Più o meno la stessa posizione sostenuta da Matteo Salvini, che ieri, proprio come Martello, ha fatto sapere di voler affrontare la questione con il premier, perché l’Italia "ha bisogno di turisti e non di barconi". Il sindaco lampedusano, però, non vuole essere associato al leader leghista.

"Salvini abbia il coraggio di fare una proposta in Parlamento invece di fare proclami sui giornali. Altrimenti sono solo annunci o propaganda". "Non serve - rimarca - urlare che ci sono i porti chiusi, è un’impostazione sbagliata per un problema molto più complesso".

Eppure quando il leghista dal Viminale tuonava contro scafisti e Ong gli sbarchi erano crollati. Dal 1 gennaio al 16 giugno di quest'anno, secondo i dati ufficiali del ministero dell'Interno, sono arrivati in Italia 18.170 stranieri, contro i 2.160 del 2019. Ma quando lo facciamo presente al sindaco lui replica piccato: "Sta sbagliando, i numeri stavano già diminuendo perché il suo predecessore, Marco Minniti, aveva fatto un accordo con la Libia". "La parabola era già discendente e Salvini ha raccolto i frutti di quella intesa", è la tesi di Martello. "Ora Salvini è al governo, - incalza - perché i porti continuano ad essere aperti?".

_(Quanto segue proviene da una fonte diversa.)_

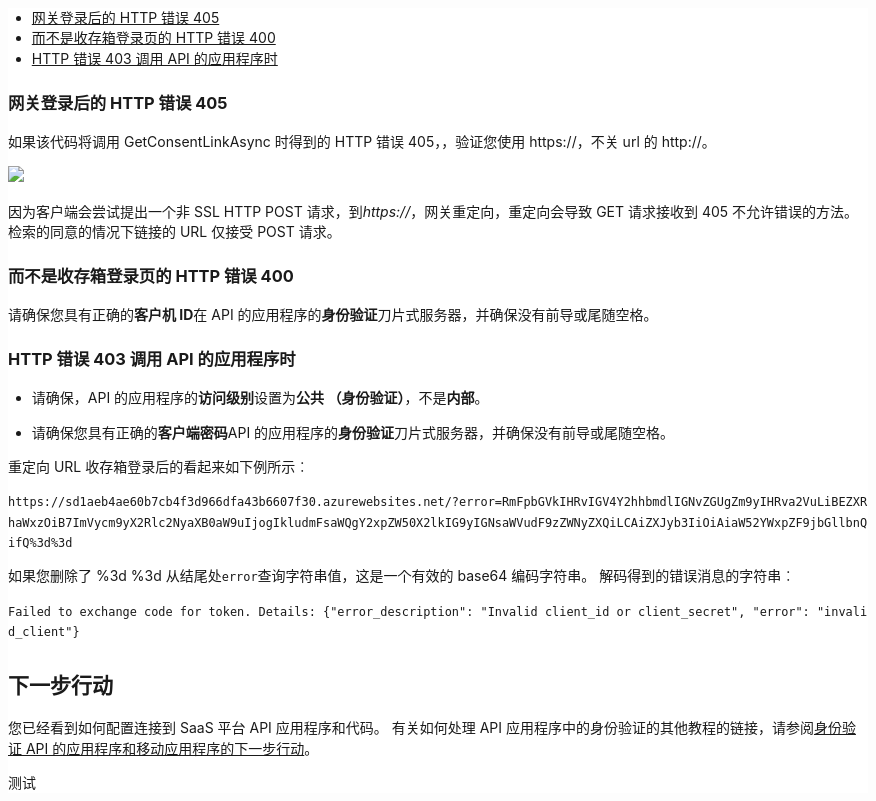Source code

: * [网关登录后的 HTTP 错误 405](#405)
* [而不是收存箱登录页的 HTTP 错误 400](#400)
* [HTTP 错误 403 调用 API 的应用程序时](#403)

### <a id="405"></a> 网关登录后的 HTTP 错误 405

如果该代码将调用 GetConsentLinkAsync 时得到的 HTTP 错误 405，，验证您使用 https://，不关 url 的 http://。

![](./media/app-service-api-dotnet-connect-to-saas/http405.png)

因为客户端会尝试提出一个非 SSL HTTP POST 请求，到*https://*，网关重定向，重定向会导致 GET 请求接收到 405 不允许错误的方法。 检索的同意的情况下链接的 URL 仅接受 POST 请求。

### <a id="400"></a>而不是收存箱登录页的 HTTP 错误 400

请确保您具有正确的**客户机 ID**在 API 的应用程序的**身份验证**刀片式服务器，并确保没有前导或尾随空格。 

### <a id="403"></a> HTTP 错误 403 调用 API 的应用程序时

* 请确保，API 的应用程序的**访问级别**设置为**公共 （身份验证）**，不是**内部**。

* 请确保您具有正确的**客户端密码**API 的应用程序的**身份验证**刀片式服务器，并确保没有前导或尾随空格。

重定向 URL 收存箱登录后的看起来如下例所示︰

    https://sd1aeb4ae60b7cb4f3d966dfa43b6607f30.azurewebsites.net/?error=RmFpbGVkIHRvIGV4Y2hhbmdlIGNvZGUgZm9yIHRva2VuLiBEZXRhaWxzOiB7ImVycm9yX2Rlc2NyaXB0aW9uIjogIkludmFsaWQgY2xpZW50X2lkIG9yIGNsaWVudF9zZWNyZXQiLCAiZXJyb3IiOiAiaW52YWxpZF9jbGllbnQifQ%3d%3d

如果您删除了 %3d %3d 从结尾处`error`查询字符串值，这是一个有效的 base64 编码字符串。 解码得到的错误消息的字符串︰

    Failed to exchange code for token. Details: {"error_description": "Invalid client_id or client_secret", "error": "invalid_client"}

## 下一步行动

您已经看到如何配置连接到 SaaS 平台 API 应用程序和代码。  有关如何处理 API 应用程序中的身份验证的其他教程的链接，请参阅[身份验证 API 的应用程序和移动应用程序的下一步行动](../app-service/app-service-authentication-overview.md#next-steps)。 

[Azure 预览门户]: https://portal.azure.com/
[Azure 门户]: https://manage.windowsazure.com/

测试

"Il governo italiano e l’Europa - denuncia il sindaco - non hanno una soluzione. Manca una politica sull’immigrazione. A Bruxelles si parla esclusivamente di rifugiati, ma qui arrivano soltanto migranti economici. E per loro è inutile battere i pugni in Europa, perché l’Europa non li vuole. A Bruxelles non c’è una strategia, ma solo chiacchiere". La ricetta per fermare l'immigrazione illegale, secondo il primo cittadino, è quella di "fare accordi con i Paesi d’origine, attivare dei corridoi umanitari per permettere alle persone di arrivare in modo regolare e attenersi al Global Compact dell'Onu". Ma il documento delle Nazioni Unite, in passato, è stato criticato proprio per il fatto di aprire ad una migrazione sì legale, ma incontrollata e senza regole.
"Se si continua a parlare solo di accoglienza - conclude il sindaco lampedusano - il problema non si risolverà mai. Bisogna sedersi attorno ad un tavolo ed elaborare una strategia che non faccia gli interessi dei partiti, ma quelli della nostra nazione".